WORK INSTRUCTION: Return every line of the data below that includes the string "meet".

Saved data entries
☆ ☆ ☆
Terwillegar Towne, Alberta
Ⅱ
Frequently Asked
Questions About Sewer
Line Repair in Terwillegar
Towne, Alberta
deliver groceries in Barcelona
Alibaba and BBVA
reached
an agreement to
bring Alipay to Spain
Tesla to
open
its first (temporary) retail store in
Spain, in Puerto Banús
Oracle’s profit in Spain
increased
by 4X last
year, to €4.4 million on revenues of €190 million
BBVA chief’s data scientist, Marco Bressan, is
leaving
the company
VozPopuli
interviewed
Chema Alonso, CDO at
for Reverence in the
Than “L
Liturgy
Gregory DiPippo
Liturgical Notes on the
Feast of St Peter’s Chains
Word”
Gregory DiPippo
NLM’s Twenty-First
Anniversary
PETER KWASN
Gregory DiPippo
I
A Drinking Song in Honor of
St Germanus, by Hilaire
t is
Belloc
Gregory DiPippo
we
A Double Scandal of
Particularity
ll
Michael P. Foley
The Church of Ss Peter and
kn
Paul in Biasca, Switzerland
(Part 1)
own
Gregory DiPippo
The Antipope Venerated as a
☆ ☆ ☆
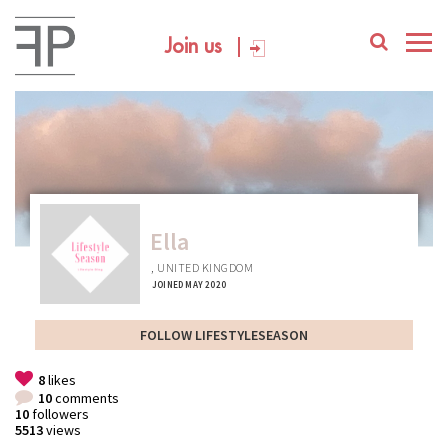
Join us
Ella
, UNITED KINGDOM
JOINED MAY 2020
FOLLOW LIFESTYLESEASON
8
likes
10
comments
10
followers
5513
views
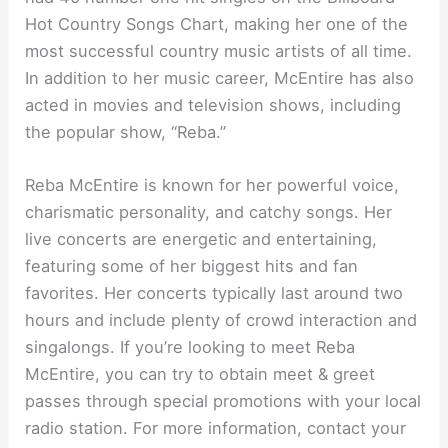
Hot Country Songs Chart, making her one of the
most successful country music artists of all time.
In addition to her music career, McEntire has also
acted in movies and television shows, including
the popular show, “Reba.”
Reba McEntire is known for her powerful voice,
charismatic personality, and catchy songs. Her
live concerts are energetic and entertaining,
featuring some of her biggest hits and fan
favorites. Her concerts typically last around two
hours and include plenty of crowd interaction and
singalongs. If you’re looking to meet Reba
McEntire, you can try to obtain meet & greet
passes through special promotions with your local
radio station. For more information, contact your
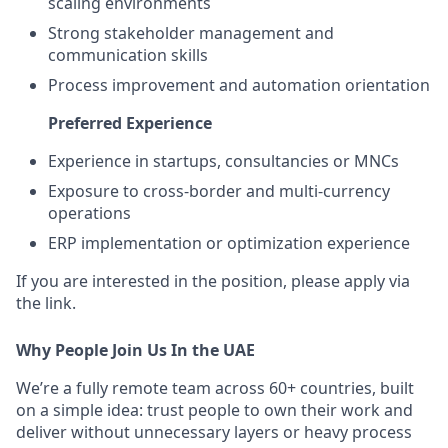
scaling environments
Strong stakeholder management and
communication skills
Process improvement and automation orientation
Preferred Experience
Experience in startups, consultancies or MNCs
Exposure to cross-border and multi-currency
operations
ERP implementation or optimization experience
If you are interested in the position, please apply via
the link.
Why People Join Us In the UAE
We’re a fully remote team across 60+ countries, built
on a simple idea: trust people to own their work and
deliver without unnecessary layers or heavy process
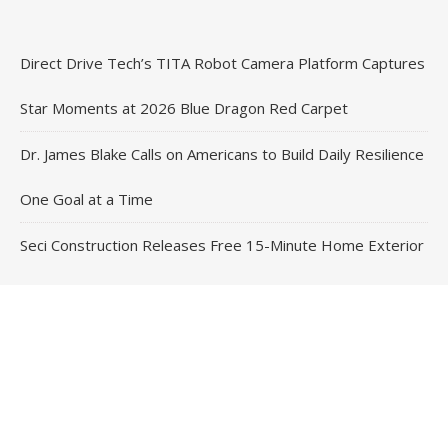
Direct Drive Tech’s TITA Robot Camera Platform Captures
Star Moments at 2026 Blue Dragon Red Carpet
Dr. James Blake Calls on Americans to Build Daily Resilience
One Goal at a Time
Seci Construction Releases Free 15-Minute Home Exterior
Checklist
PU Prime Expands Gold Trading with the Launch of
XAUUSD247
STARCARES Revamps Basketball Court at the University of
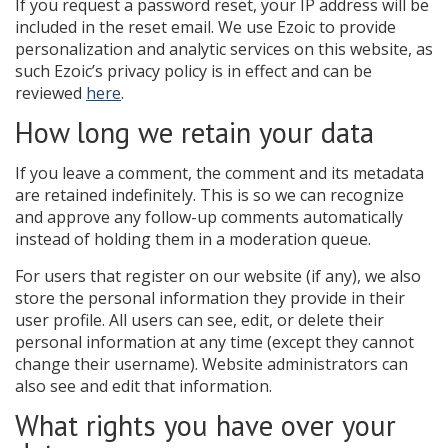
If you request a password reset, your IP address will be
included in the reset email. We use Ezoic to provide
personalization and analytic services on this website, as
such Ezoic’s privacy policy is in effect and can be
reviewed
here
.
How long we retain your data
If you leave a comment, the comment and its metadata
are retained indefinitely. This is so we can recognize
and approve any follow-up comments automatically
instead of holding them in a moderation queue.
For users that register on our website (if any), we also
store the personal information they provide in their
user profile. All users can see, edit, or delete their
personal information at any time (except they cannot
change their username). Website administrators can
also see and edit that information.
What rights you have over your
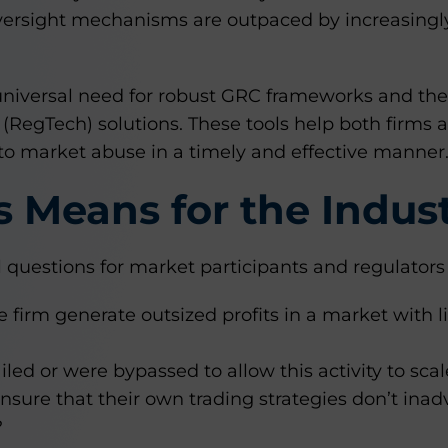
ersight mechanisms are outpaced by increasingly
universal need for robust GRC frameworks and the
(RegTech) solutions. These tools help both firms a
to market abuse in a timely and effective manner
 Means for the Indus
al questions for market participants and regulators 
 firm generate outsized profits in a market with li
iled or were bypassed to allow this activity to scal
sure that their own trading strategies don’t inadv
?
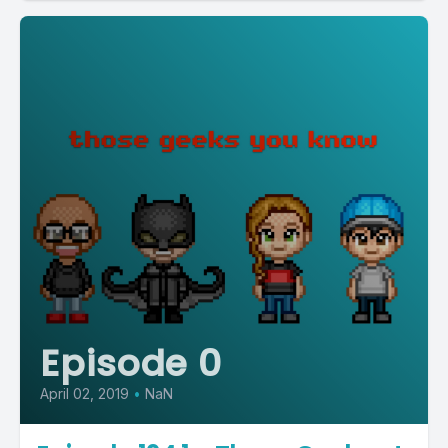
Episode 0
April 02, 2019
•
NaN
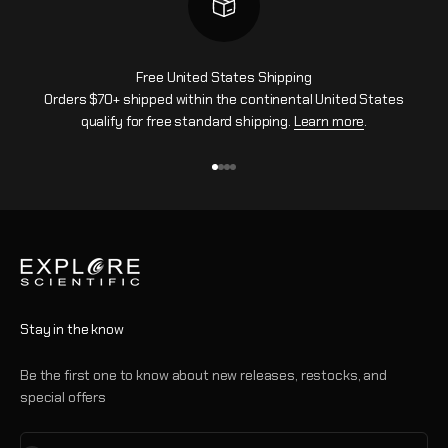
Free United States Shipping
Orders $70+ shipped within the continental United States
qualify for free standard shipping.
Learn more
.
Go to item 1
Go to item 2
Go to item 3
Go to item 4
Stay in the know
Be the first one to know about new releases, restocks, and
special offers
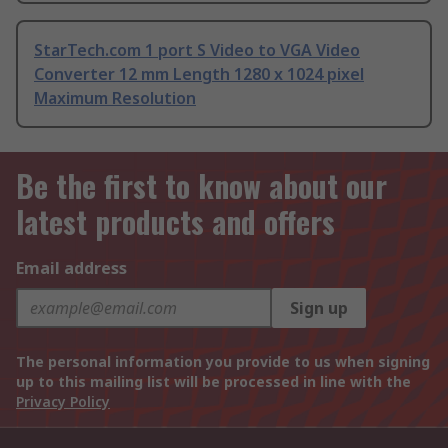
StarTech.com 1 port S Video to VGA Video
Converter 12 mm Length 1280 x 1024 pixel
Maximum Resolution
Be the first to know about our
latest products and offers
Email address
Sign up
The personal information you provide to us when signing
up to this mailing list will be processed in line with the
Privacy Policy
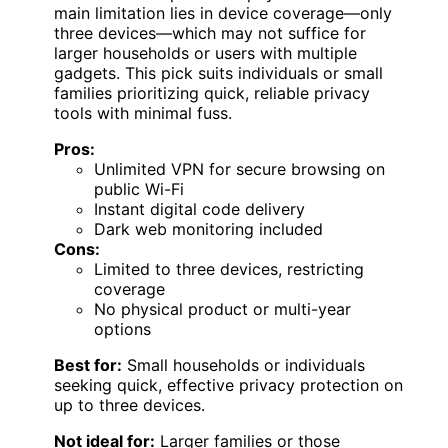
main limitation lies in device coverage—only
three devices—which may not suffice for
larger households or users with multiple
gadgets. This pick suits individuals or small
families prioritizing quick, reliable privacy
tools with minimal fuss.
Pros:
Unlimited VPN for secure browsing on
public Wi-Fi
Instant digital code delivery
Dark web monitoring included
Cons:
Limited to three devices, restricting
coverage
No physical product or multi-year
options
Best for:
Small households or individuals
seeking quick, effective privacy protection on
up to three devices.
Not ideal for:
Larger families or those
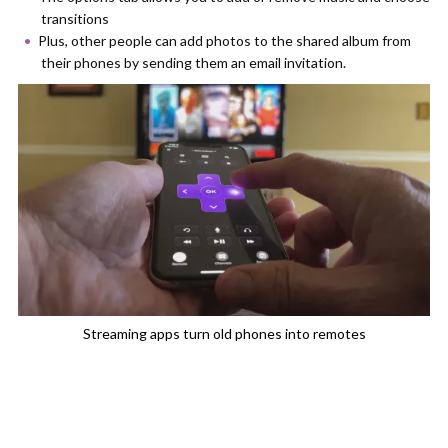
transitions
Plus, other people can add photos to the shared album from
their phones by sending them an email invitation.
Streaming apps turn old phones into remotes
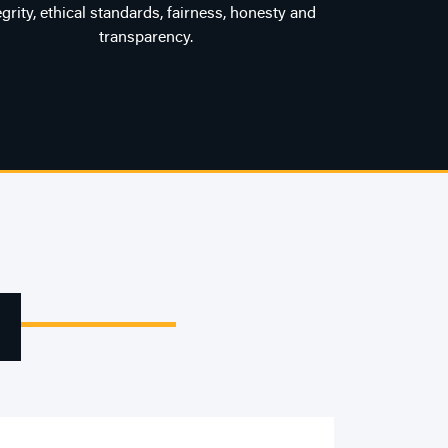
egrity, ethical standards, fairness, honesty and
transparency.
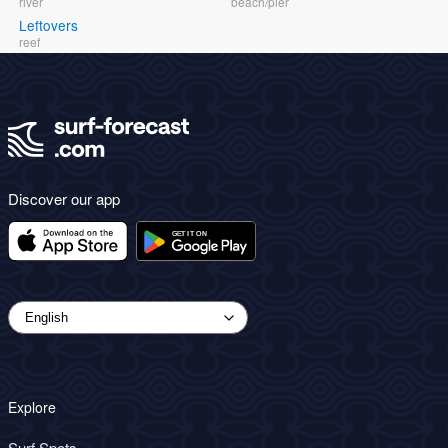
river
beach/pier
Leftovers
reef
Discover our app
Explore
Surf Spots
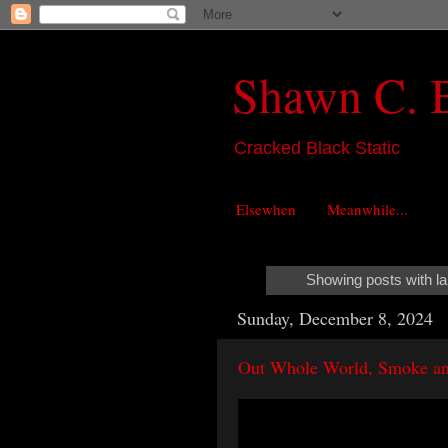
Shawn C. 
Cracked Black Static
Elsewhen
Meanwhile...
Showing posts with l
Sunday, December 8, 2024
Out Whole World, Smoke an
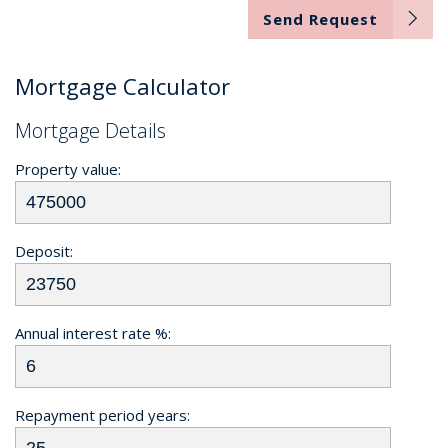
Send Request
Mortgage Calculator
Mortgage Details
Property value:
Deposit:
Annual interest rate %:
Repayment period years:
☆ ☆ ☆
RESPONSE BELOW:
singalongs. If you’re looking to meet Reba
McEntire, you can try to obtain meet & greet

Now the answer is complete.